The team suggests that in the context of real-world finances, a tiny weakness—even a 1% failure rate—could expose the system to systemic risks. They recommend that AI agents be “stress tested” before being put into practical use.
Hancheng Cao, an incoming assistant professor at Emory University, notes that the price negotiation study has limitations. “The experiments were conducted in simulated environments that may not fully capture the complexity of real-world negotiations or user behavior,” says Cao.
Pei, the researcher, says researchers and industry practitioners are experimenting with a variety of strategies to reduce these risks. These include refining the prompts given to AI agents, enabling agents to use external tools or code to make better decisions, coordinating multiple models to double-check each other’s work, and fine-tuning models on domain-specific financial data—all of which have shown promise in improving performance.
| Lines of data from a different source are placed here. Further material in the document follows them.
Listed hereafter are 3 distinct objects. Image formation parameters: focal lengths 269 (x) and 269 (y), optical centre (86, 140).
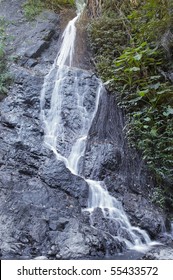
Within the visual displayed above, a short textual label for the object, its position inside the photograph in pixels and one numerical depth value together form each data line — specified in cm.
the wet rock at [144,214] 493
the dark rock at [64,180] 505
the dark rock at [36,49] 845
Many prominent AI shopping tools are currently limited to product recommendation. In April, for example, Amazon launched “Buy for Me,” an AI agent that helps customers find and buy products from other brands’ sites if Amazon doesn’t sell them directly.
While price negotiation is rare in consumer e-commerce, it’s more common in business-to-business transactions. Alibaba.com has rolled out a sourcing assistant called Accio, built on its open-source Qwen models, that helps businesses find suppliers and research products. The company told MIT Technology Review it has no plans to automate price bargaining so far, citing high risk.
That may be a wise move. For now, Pei advises consumers to treat AI shopping assistants as helpful tools—not stand-ins for humans in decision-making.
“I don’t think we are fully ready to delegate our decisions to AI shopping agents,” he says. “So maybe just use it as an information tool, not a negotiator.”
Correction: We removed a line about agent deployment